I have been turkey hunting on and off for about 10 years now with no success. Mostly due to low numbers in our county. So this spring when me and fellow MS member miruss started seeing some birds on his hunting property we decided to put my trail cam out and see what was in the area. It didn't take long and we got some great pics of a big tom. Long story short we got our liscences and decided to go out this morning. We got there at about 6:30 and set up about 100 yards away from each other in the field where we have been seeing them. We set the decoys out and I settled in under a pine tree. It only took about 10 minutes and we started hearing some gobbling to the East of us. Then about 20 minutes later I hear a gobble to the West of me that sounded within a hundred yards. So I got the gun up and got ready. A minute later I see a blue head running down the trail toward the decoys and me. He wasted no time closing the gap and as soon as he stepped into the clear at 10 yards the Mossberg 835 with a 3.5 inch #6 put him down for the count. We hadn't been there for 30 minutes!!!! Its just a jake but I'm tickled to death with my first bird! Thanks again Russ!!!!


----------



## HunterHawk (Dec 8, 2005)

congrats!!!!! a turkey is a turkey the rest is just a bonus.... congrats on your first one!!!!!! i bet you are hooked now... i love seeing them come running in... they look like a goofy dog or something :lol:


----------



## EdB (Feb 28, 2002)

Congratulations, the first one is always special.


----------



## Critter (Mar 3, 2006)

Congrats! Now your hooked for good.


----------



## grizzlyk (Oct 26, 2006)

Great job, makes you feel good.


----------



## LoBrass (Oct 16, 2007)

Congratulations! Cool photos.


----------



## KalamazooKid (Jun 20, 2005)

That first must be a great feeling ......... I'm still waiting for mine.


----------



## miruss (Apr 18, 2003)

Good thing you got that cull one out of there so the big one that you got pics of can grow more


----------



## oldguy (Dec 16, 2004)

Congrats on your first bird!! Pic says it all.
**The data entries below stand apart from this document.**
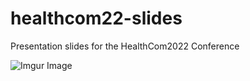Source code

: # healthcom22-slides
Presentation slides for the HealthCom2022 Conference

![Imgur Image](https://github.com/share-trace/healthcom22-slides/blob/main/title-slide.png)
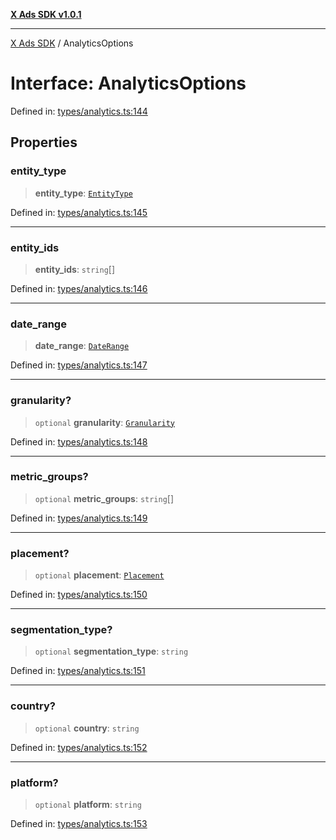 [**X Ads SDK v1.0.1**](../README.md)

***

[X Ads SDK](../globals.md) / AnalyticsOptions

# Interface: AnalyticsOptions

Defined in: [types/analytics.ts:144](https://github.com/kage1020/x-ads-sdk/blob/main/src/types/analytics.ts#L144)

## Properties

### entity\_type

> **entity\_type**: [`EntityType`](../enumerations/EntityType.md)

Defined in: [types/analytics.ts:145](https://github.com/kage1020/x-ads-sdk/blob/main/src/types/analytics.ts#L145)

***

### entity\_ids

> **entity\_ids**: `string`[]

Defined in: [types/analytics.ts:146](https://github.com/kage1020/x-ads-sdk/blob/main/src/types/analytics.ts#L146)

***

### date\_range

> **date\_range**: [`DateRange`](DateRange.md)

Defined in: [types/analytics.ts:147](https://github.com/kage1020/x-ads-sdk/blob/main/src/types/analytics.ts#L147)

***

### granularity?

> `optional` **granularity**: [`Granularity`](../enumerations/Granularity.md)

Defined in: [types/analytics.ts:148](https://github.com/kage1020/x-ads-sdk/blob/main/src/types/analytics.ts#L148)

***

### metric\_groups?

> `optional` **metric\_groups**: `string`[]

Defined in: [types/analytics.ts:149](https://github.com/kage1020/x-ads-sdk/blob/main/src/types/analytics.ts#L149)

***

### placement?

> `optional` **placement**: [`Placement`](../enumerations/Placement.md)

Defined in: [types/analytics.ts:150](https://github.com/kage1020/x-ads-sdk/blob/main/src/types/analytics.ts#L150)

***

### segmentation\_type?

> `optional` **segmentation\_type**: `string`

Defined in: [types/analytics.ts:151](https://github.com/kage1020/x-ads-sdk/blob/main/src/types/analytics.ts#L151)

***

### country?

> `optional` **country**: `string`

Defined in: [types/analytics.ts:152](https://github.com/kage1020/x-ads-sdk/blob/main/src/types/analytics.ts#L152)

***

### platform?

> `optional` **platform**: `string`

Defined in: [types/analytics.ts:153](https://github.com/kage1020/x-ads-sdk/blob/main/src/types/analytics.ts#L153)
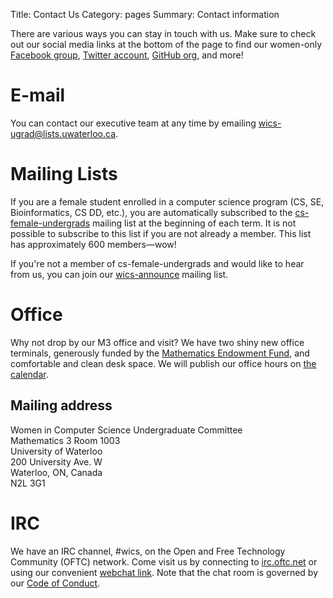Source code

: Title: Contact Us
Category: pages
Summary: Contact information

There are various ways you can stay in touch with us. Make sure to check out 
our social media links at the bottom of the page to find our women-only 
[Facebook group](https://www.facebook.com/groups/wicsUW), [Twitter 
account](https://twitter.com/wicsuw), [GitHub org](https://github.com/wics-uw), 
and more!

# E-mail #

You can contact our executive team at any time by emailing 
[wics-ugrad@lists.uwaterloo.ca](mailto:wics-ugrad@lists.uwaterloo.ca). 

# Mailing Lists #

If you are a female student enrolled in a computer science program (CS, SE, 
Bioinformatics, CS DD, etc.), you are automatically subscribed to the 
[cs-female-undergrads](https://lists.uwaterloo.ca/mailman/listinfo/cs-female-undergrads) 
mailing list at the beginning of each term. It is not possible to subscribe to 
this list if you are not already a member. This list has approximately 600 
members&mdash;wow!

If you're not a member of cs-female-undergrads and would like to hear from us, 
you can join our 
[wics-announce](https://lists.uwaterloo.ca/mailman/listinfo/wics-announce) 
mailing list.

# Office #

Why not drop by our M3 office and visit? We have two shiny new office
terminals, generously funded by the [Mathematics Endowment 
Fund](http://www.student.math.uwaterloo.ca/~mefcom/), and comfortable and clean
desk space. We will publish our office hours on [the 
calendar]({filename}/pages/calendar.md).

## Mailing address ##

Women in Computer Science Undergraduate Committee  
Mathematics 3 Room 1003  
University of Waterloo  
200 University Ave. W  
Waterloo, ON, Canada  
N2L 3G1 

# IRC #

We have an IRC channel, #wics, on the Open and Free Technology Community (OFTC) 
network. Come visit us by connecting to [irc.oftc.net](http://www.oftc.net/) or 
using our convenient [webchat link](http://webchat.oftc.net/?channels=wics). 
Note that the chat room is governed by our [Code of 
Conduct]({filename}/pages/code-of-conduct.md).
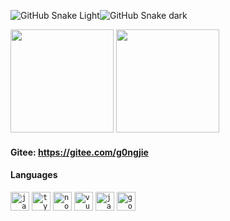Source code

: <!-- [![](https://github-readme-stats.vercel.app/api?username=g0ngjie&theme=dracula)](https://github.com/g0ngjie)
[![](https://github-readme-stats.vercel.app/api/top-langs/?username=g0ngjie&layout=compact&theme=cobalt)](https://github.com/g0ngjie) -->

<!-- <div align="center"> -->
![GitHub Snake Light](https://raw.githubusercontent.com/g0ngjie/g0ngjie/output/github-snake-dark.svg#gh-dark-mode-only)![GitHub Snake dark](https://raw.githubusercontent.com/g0ngjie/g0ngjie/output/github-snake.svg#gh-light-mode-only)

<div>
  <p>
    <img
      src="https://github-readme-stats.vercel.app/api?username=g0ngjie&theme=dracula&show_icons=true"
      height="165"
    />
    <img
      src="https://github-readme-stats.vercel.app/api/top-langs/?username=g0ngjie&layout=compact&theme=cobalt"
      height="165"
    />
  </p>
</div>

#### Gitee: <a href="https://gitee.com/g0ngjie" target="_blank">https://gitee.com/g0ngjie</a>

#### Languages

<!-- languages:start -->
<!-- prettier-ignore-start -->
<!-- markdownlint-disable -->
<code><img height="30" src="https://github.com/g0ngjie/2016/wiki/images/javascript.png" alt="javascript" /></code>
<code><img height="30" src="https://github.com/g0ngjie/2016/wiki/images/typescript.png" alt="typescript" /></code>
<code><img height="30" src="https://github.com/g0ngjie/2016/wiki/images/nodejs.png" alt="nodejs" /></code>
<code><img height="30" src="https://github.com/g0ngjie/2016/wiki/images/vuejs.png" alt="vuejs"/></code>
<code><img height="30" src="https://github.com/g0ngjie/2016/wiki/images/java.png" alt="java"/></code>
<code><img height="30" src="https://github.com/g0ngjie/2016/wiki/images/golang.png" alt="golang"/></code>
<!-- markdownlint-restore -->
<!-- prettier-ignore-end -->
<!-- languages:end -->
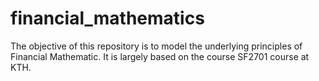 # financial_mathematics
The objective of this repository is to model the underlying principles of Financial Mathematic. It is largely based on the course SF2701 course at KTH.
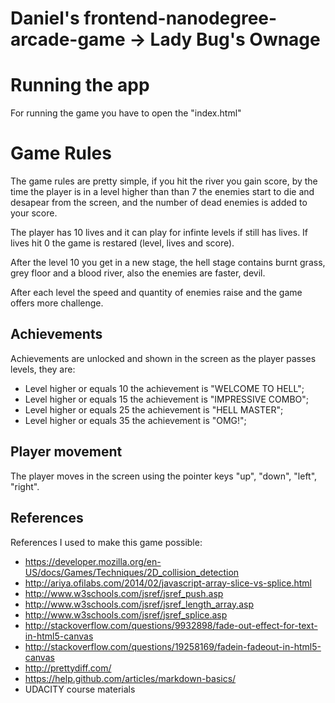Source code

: Daniel's frontend-nanodegree-arcade-game -> Lady Bug's Ownage
===============================

# Running the app

For running the game you have to open the "index.html"

# Game Rules

The game rules are pretty simple, if you hit the river you gain score, by the time the player is in a level higher than than 7 the enemies start to die and desapear from the screen, and the number of dead enemies is added to your score.

The player has 10 lives and it can play for infinte levels if still has lives. If lives hit 0 the game is restared (level, lives and score).

After the level 10 you get in a new stage, the hell stage contains burnt grass, grey floor and a blood river, also the enemies are faster, devil.

After each level the speed and quantity of enemies raise and the game offers more challenge.

## Achievements
Achievements are unlocked and shown in the screen as the player passes levels, they are:

* Level higher or equals 10 the achievement is "WELCOME TO HELL";
* Level higher or equals 15 the achievement is "IMPRESSIVE COMBO";
* Level higher or equals 25 the achievement is "HELL MASTER";
* Level higher or equals 35 the achievement is "OMG!";

## Player movement

The player moves in the screen using the pointer keys "up", "down", "left", "right".

## References

References I used to make this game possible:

* https://developer.mozilla.org/en-US/docs/Games/Techniques/2D_collision_detection
* http://ariya.ofilabs.com/2014/02/javascript-array-slice-vs-splice.html
* http://www.w3schools.com/jsref/jsref_push.asp
* http://www.w3schools.com/jsref/jsref_length_array.asp
* http://www.w3schools.com/jsref/jsref_splice.asp
* http://stackoverflow.com/questions/9932898/fade-out-effect-for-text-in-html5-canvas
* http://stackoverflow.com/questions/19258169/fadein-fadeout-in-html5-canvas
* http://prettydiff.com/
* https://help.github.com/articles/markdown-basics/
* UDACITY course materials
Hope you're hooked!


----------



## acarroll1 (Aug 27, 2007)

Congrats , consider yourself addicted!


----------



## beervo2 (May 7, 2006)

Congrats on your first bird , you will be forever hooked...:coolgleam


----------



## bigmike (Oct 21, 2004)

congrats on a great bird. EVERY TURKEY, JAKE OR A BIG TOM IS A SUPER TROPHY AND IS A BIG DEAL! Super job


----------



## bigrackmack (Aug 10, 2004)

Nice Job!!!!!!.......Mack


----------



## melvvin (Nov 21, 2007)

Good one way to break the ice.


----------



## boogemaster (Mar 27, 2007)

On your first! I just got my first and I know the feeling. I'm hooked, hopefully you are too!


----------



## Ack (Oct 3, 2004)

Great job....you'll never forget that first bird!


----------



## tjstebb (Jun 5, 2006)

congrats on a nice bird!
tjstebb


----------



## firenut8190 (Jul 15, 2006)

congrat on your first bird!


----------



## TonyOz (Jan 13, 2008)

wow nice..


----------



## old graybeard (Jan 19, 2006)

Way to get it done! Congrats on the first and all the rest to come


----------